[DATASET EXTRACT]:
"""
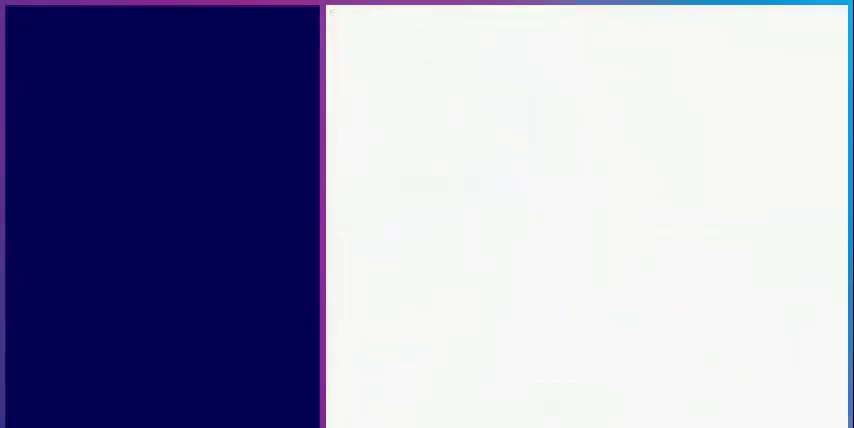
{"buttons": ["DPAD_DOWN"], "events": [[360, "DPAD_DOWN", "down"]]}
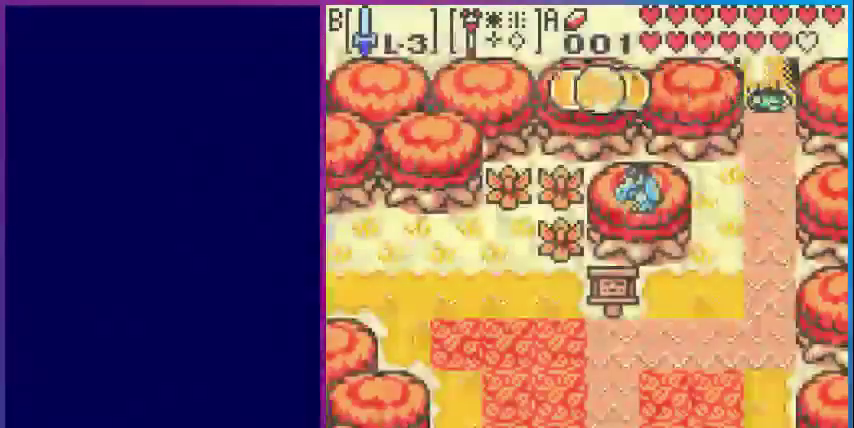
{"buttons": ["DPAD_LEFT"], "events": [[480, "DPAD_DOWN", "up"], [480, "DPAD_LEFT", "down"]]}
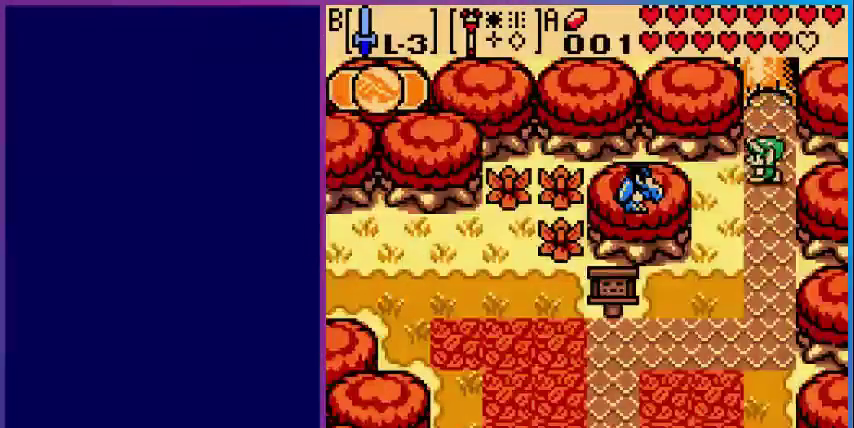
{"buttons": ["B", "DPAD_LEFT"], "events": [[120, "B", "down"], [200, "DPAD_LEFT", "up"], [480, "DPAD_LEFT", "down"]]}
"""
[WHAT YOU HAVE TO DO]: Leave the images out as you retype each line of the material exactly.

[ANSWER]:
{"buttons": ["DPAD_DOWN"], "events": [[360, "DPAD_DOWN", "down"]]}
{"buttons": ["DPAD_LEFT"], "events": [[480, "DPAD_DOWN", "up"], [480, "DPAD_LEFT", "down"]]}
{"buttons": ["B", "DPAD_LEFT"], "events": [[120, "B", "down"], [200, "DPAD_LEFT", "up"], [480, "DPAD_LEFT", "down"]]}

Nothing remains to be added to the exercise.